Now I should be able to access the repository at http://localhost:8080/svn/test1, and "WOO-HOO!!!", I can.  The browser shows me "Revision 0: /", just as it should.

The information found at http://www.neilstuff.com/apache/apache2-ssl-windows.htm (Create Self-Signed Certificate and Enable SSL in Apache 2.0.X) helped me get the SSL working (later I found this as well).  I found that I didn't need to install OpenSSL since the CollabNet distribution came with it (it is in the httpd subdirectory of the installation directory), but I did need an OpenSSL.cnf configuration file (here and here).  I also didn't need to install Apache since that was done by the CollabNet installation.

So now that I am able to access the repository through either http://localhost:8080/svn/test1 or https://localhost/svn/test1, I want to force access through SSL and disallow any access on port 8080.  There's no use serving an encrypted version if the same content will also be served in plaintext.

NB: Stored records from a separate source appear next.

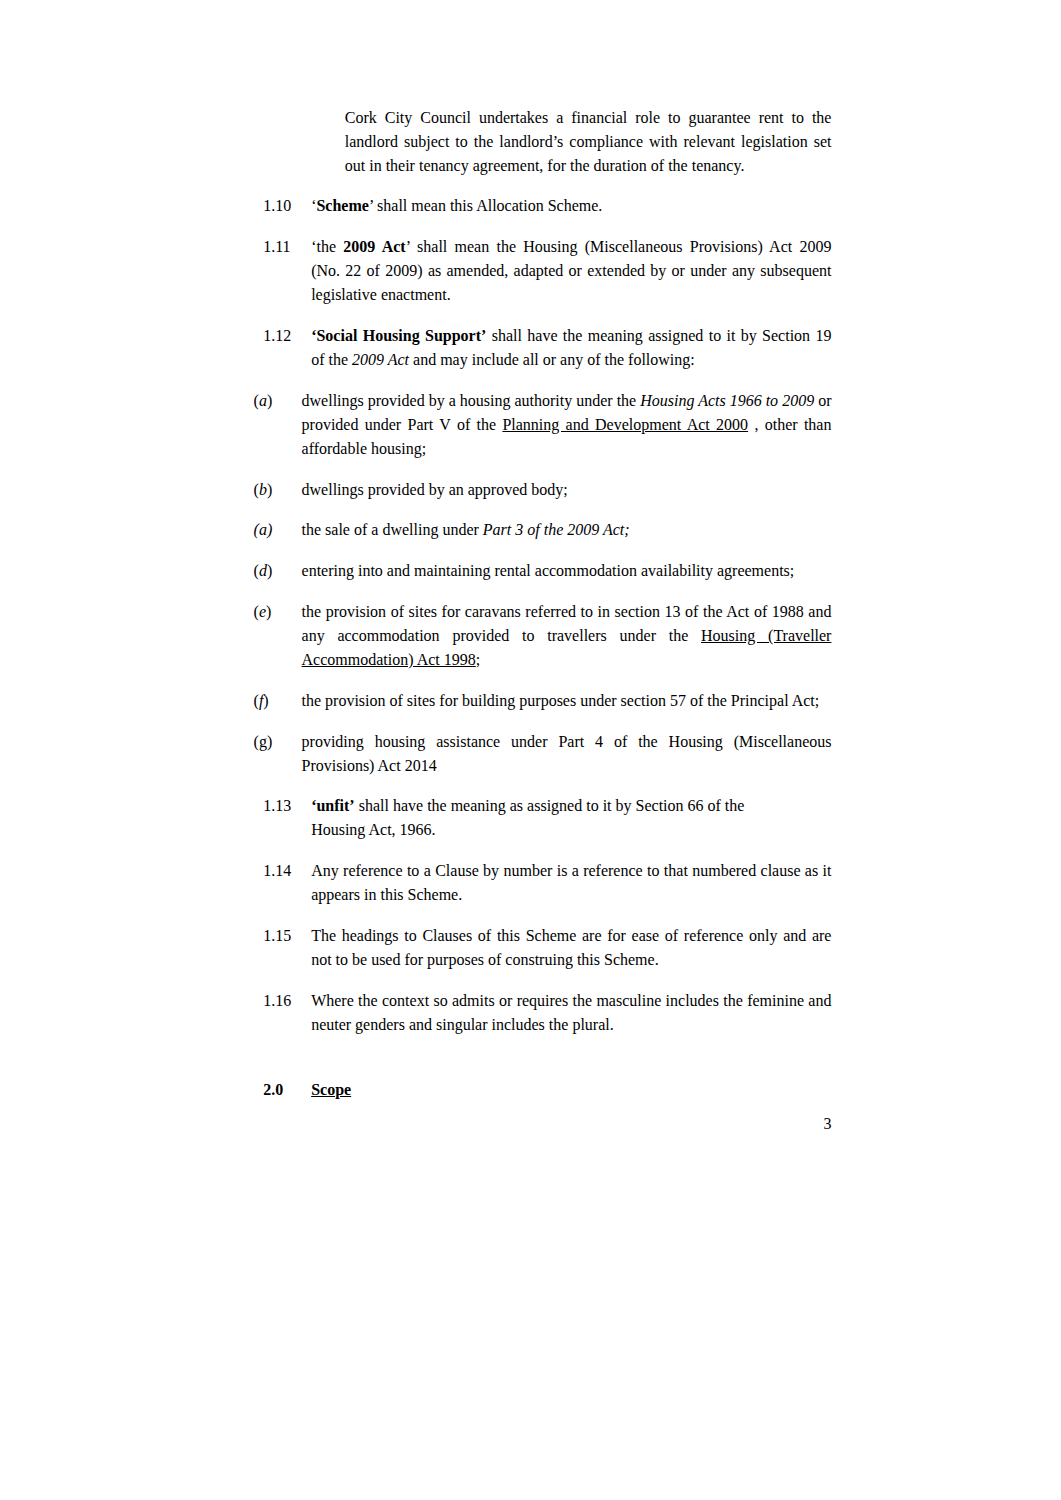Cork City Council undertakes a financial role to guarantee rent to the landlord subject to the landlord’s compliance with relevant legislation set out in their tenancy agreement, for the duration of the tenancy.
1.10
‘Scheme’ shall mean this Allocation Scheme.
1.11
‘the 2009 Act’ shall mean the Housing (Miscellaneous Provisions) Act 2009 (No. 22 of 2009) as amended, adapted or extended by or under any subsequent legislative enactment.
1.12
‘Social Housing Support’ shall have the meaning assigned to it by Section 19 of the 2009 Act and may include all or any of the following:
(a)
dwellings provided by a housing authority under the Housing Acts 1966 to 2009 or provided under Part V of the Planning and Development Act 2000 , other than affordable housing;
(b)
dwellings provided by an approved body;
(a)
the sale of a dwelling under Part 3 of the 2009 Act;
(d)
entering into and maintaining rental accommodation availability agreements;
(e)
the provision of sites for caravans referred to in section 13 of the Act of 1988 and any accommodation provided to travellers under the Housing (Traveller Accommodation) Act 1998;
(f)
the provision of sites for building purposes under section 57 of the Principal Act;
(g)
providing housing assistance under Part 4 of the Housing (Miscellaneous Provisions) Act 2014
1.13
‘unfit’ shall have the meaning as assigned to it by Section 66 of the
Housing Act, 1966.
1.14
Any reference to a Clause by number is a reference to that numbered clause as it appears in this Scheme.
1.15
The headings to Clauses of this Scheme are for ease of reference only and are not to be used for purposes of construing this Scheme.
1.16
Where the context so admits or requires the masculine includes the feminine and neuter genders and singular includes the plural.
2.0
Scope
3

Edit the httpd/conf/httpd.conf file (relative to the CollabNet installation directory) to contain the following lines:
<Location />
  SSLRequireSSL
</Location>

Now http://localhost:8080 returns Forbidden, but https://localhost gives the Apache installation page.  Great, so everything is encrypted over the wire, but we're still allowing everyone (anonymous) access.  Moving along...

This page gives instructions on setting up the Apache server to use SSPI (Windows) or Basic (password file) authentication, or a combination of both of them working together (e.g., to support internal development staff as well as external contributors for whom you might not want to create Windows accounts).  Note that there is an error in the "Multiple Authentication Sources" section.  The advice given says that both AuthAuthoritative and SSPIAuthoritative should be Off, although the example shown states "SSPIAuthoritative On".  This should, in fact, be "SSPIAuthoritative Off".